**Textauszug:**

- - - - - - -

Zunächst übernahm ich die Struktur dieser metallenen Kisten. Erst als senkrechte Gliederungsmöglichkeit der Bildfläche, später in allen möglichen Strukturvarianten. Es entstanden komplizierte Bildkonzeptionen, die u.a. zu Kompositionen auf mehreren Bildebenen führten. Der Verzicht auf die illusionistischen Strukturraster, die dem Gliederungsprinzip des Containers entlehnt waren, eröffnete größeren gestalterischen Spielraum für materialbetontes Arbeiten.
Und in dem Maße, wie meine Arbeiten wieder das Material zuließen, sich vom Abbildhaften entfernten, Fundstücke aufnahmen und Objekt-Charakter bekamen, dokumentierte ich die Quellen meiner Inspiration fotografisch. So entstand ein Depot von Fotos aus dem Bereich des Hamburger Hafens: Schiffe, Brücken, Kräne, Gerät als Inventar eines gigantischen Skulpturenparks. In späteren Arbeiten konnte ich auf diesen Fundus als Collagematerial zurückgreifen. Wenn ich ein Emblem oder ein Wort übernehme, interessiert mich weniger die zweckgerichtete Bedeutung als vielmehr die Möglichkeit, zwischen diesen Zeichen und anderen Bildelementen neue, überraschende Beziehungen zu finden.
Abmalen habe ich allerdings nie im Sinn, auch wenn hier und da mal ein kleines Trompe-l´oeil unterläuft. Ich bewege mich frei und mutwillig in diesem unerschöpflichen Pandämonium der Cargo-Sprache. Ich beute sie aus als Lieferant von Bildideen, kopiere Firmenzeichen und Gefahren-Labels, reiße sie auseinander, füge Unterschiedliches zusammen, überlagere Teile, lasierend, deckend, collagierend, verdrehe sie, stelle sie auf den Kopf, ändere ihre Farbe, verliebe mich in Scheuer- oder Kleckerspuren, Rostflecken, Reparaturflicken oder die Jungfrau Veritas, Schutzpatronin der Transportversicherer.

- - - - - - -

**Datenabschnitt:**
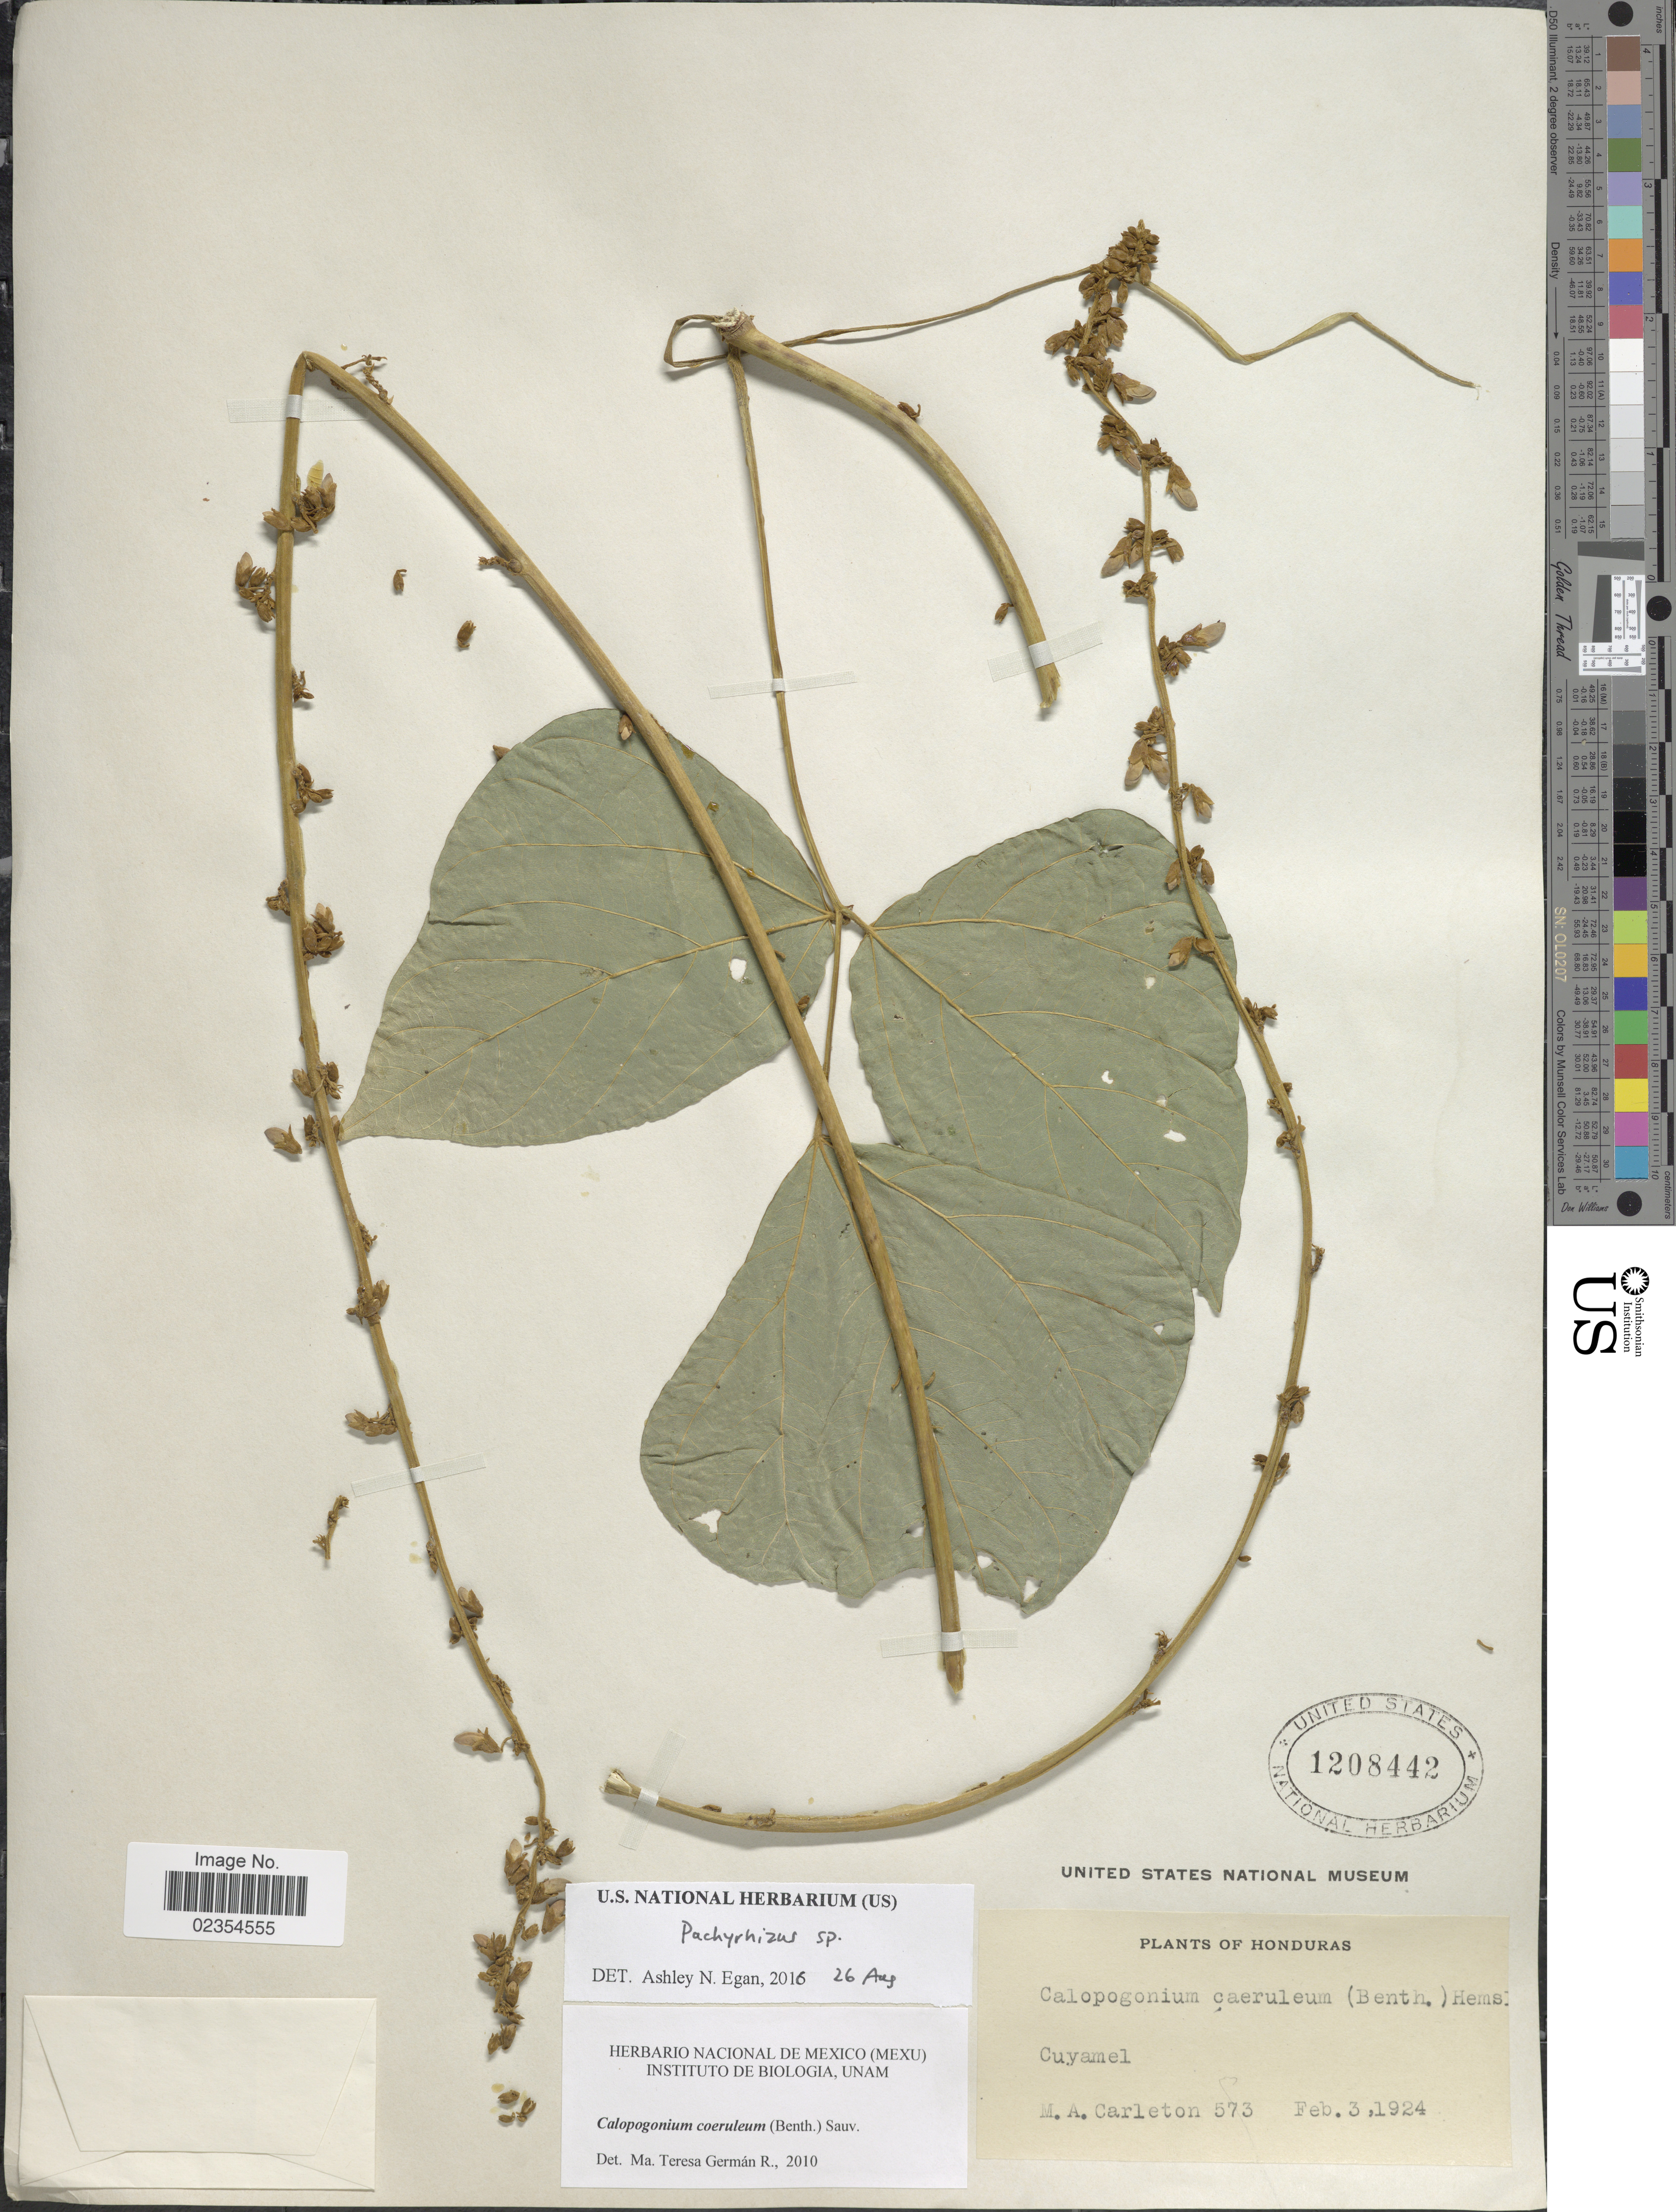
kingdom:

- - - - - - -

**Gestellte Aufgabe 1:** Wessen Schutzpatronin ist die Jungfrau Veritas laut dem Textauszug über die künstlerische Arbeit mit Containern?
**Gestellte Aufgabe 2:** Schreibe den Textauszug über die künstlerische Arbeit mit Containern im Anschluss an seinen letzten Satz weiter.

**Antwort 1:** Die Schutzpatronin der Transportversicherer.

**Antwort 2:**
Auch transferiere ich handschriftliche Vermerke, Fragmente von Bestimmungshinweisen, die oft skurrile dadaistische Zufallswortspiele hervorrufen. Nicht alle Zeichen sind bereits in Umlauf. Manchmal erfinde ich neue und entlasse sie, meinem gestalterischen Expansionstrieb folgend, in einen fiktiven Handelskreislauf: Containerlandschaften – Landschaftscontainer
Dieter Nestler
Dieter Nestler – Werftblöcke
Ich nenne meine Skulpturen „Werftblöcke“. Der Titel mag zunächst überraschen angesichts von Objekten, die eher wie Teile einer Innenausstattung, nicht wie ruppiges Arbeitsgerät wirken.
Der Hafen ist in meiner künstlerischen Arbeit das entscheidende Bezugsfeld. Die reiche Formenwelt im Schiffbau und im Warenverkehr per Schiff oder Bahn fasziniert mich seit Jahrzehnten und regt mich zu Bildfindungen an. So beziehen sich meine „Werftblöcke“ auf Arbeitsgeräte für den Schiffbau. Die sogenannten „Kielpallen“ sind ursprünglich pyramidenförmige Metallblöcke auf quadratischem Grundriss, die man auf einer Werft zu beiden Seiten des Kiels eines zu reparierenden Schiffes schiebt, um diesem Halt zu geben.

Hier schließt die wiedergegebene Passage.